#### [Task item A]
Say whether each statement agrees with the stilt grass article: (i) The Eagle Scouts pulled garlic mustard in the spring. (ii) Both teenagers came back in the summer. (iii) The article calls garlic mustard, ailanthus and Japanese stilt grass four of the most tenacious invasives. For each, answer yes or no and quote the deciding words of the article.
#### [Task item B]
Extend the stilt grass article, starting after its last sentence.

#### [Text provided]
>>>>>

Japanese stilt grass on the Run

by Maxine Kenny

Now that summer is only a memory we have time to reflect on our continuing struggle to combat garlic mustard, ailanthus and Japanese stilt grass – three of the most tenacious invasives on the Clinch Mountain Preserve’s 500-Year Forest. Fortunately for us we had the assistance of two young, energetic Eagle Scouts who pulled great patches of garlic mustard in the spring. One of the teenagers came back during the summer to help us stalk and destroy a great many ailanthus trees and saplings.

<<<<<

#### [Data section]
>>>>>

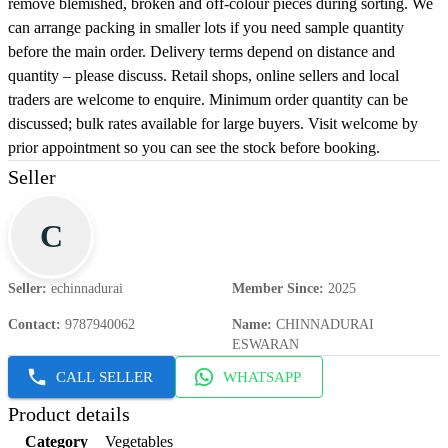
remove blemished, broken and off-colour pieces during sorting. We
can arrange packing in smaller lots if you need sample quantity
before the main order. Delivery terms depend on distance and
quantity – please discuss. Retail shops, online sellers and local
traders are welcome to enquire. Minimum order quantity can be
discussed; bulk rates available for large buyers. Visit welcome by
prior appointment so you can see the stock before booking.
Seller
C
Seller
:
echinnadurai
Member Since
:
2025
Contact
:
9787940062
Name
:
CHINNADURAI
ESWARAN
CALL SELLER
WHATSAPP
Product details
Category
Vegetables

<<<<<

#### [Answer box A]
(i) Yes: "who pulled great patches of garlic mustard in the spring"
(ii) No: "One of the teenagers came back during the summer"
(iii) No: "three of the most tenacious invasives"

#### [Answer box B]
In an unexpected turn of events, nature itself may have set us on a path of biological elimination of the stilt grass that has swept across our lower acreage and along pathways that lead into our 500-Year Forest on the upper slopes of the Clinch Mountain. In early July a forester friend, Russ Richardson, told us about a fungus called Bipolaris that he thought was killing stilt grass on his West Virginia farm. He sent pictures to us of stilt grass that had brown lesions on its leaves and shared an academic paper regarding the phenomenon written by a biologist at Indiana University. Later in July, during a hiking trip to the Pinnacle Natural Area Preserve in southwest Virginia, we saw stilt grass along the hiking trails that appeared to be afflicted with the same brown lesions. Subsequently, that sample was confirmed as infected by Bipolaris fungus.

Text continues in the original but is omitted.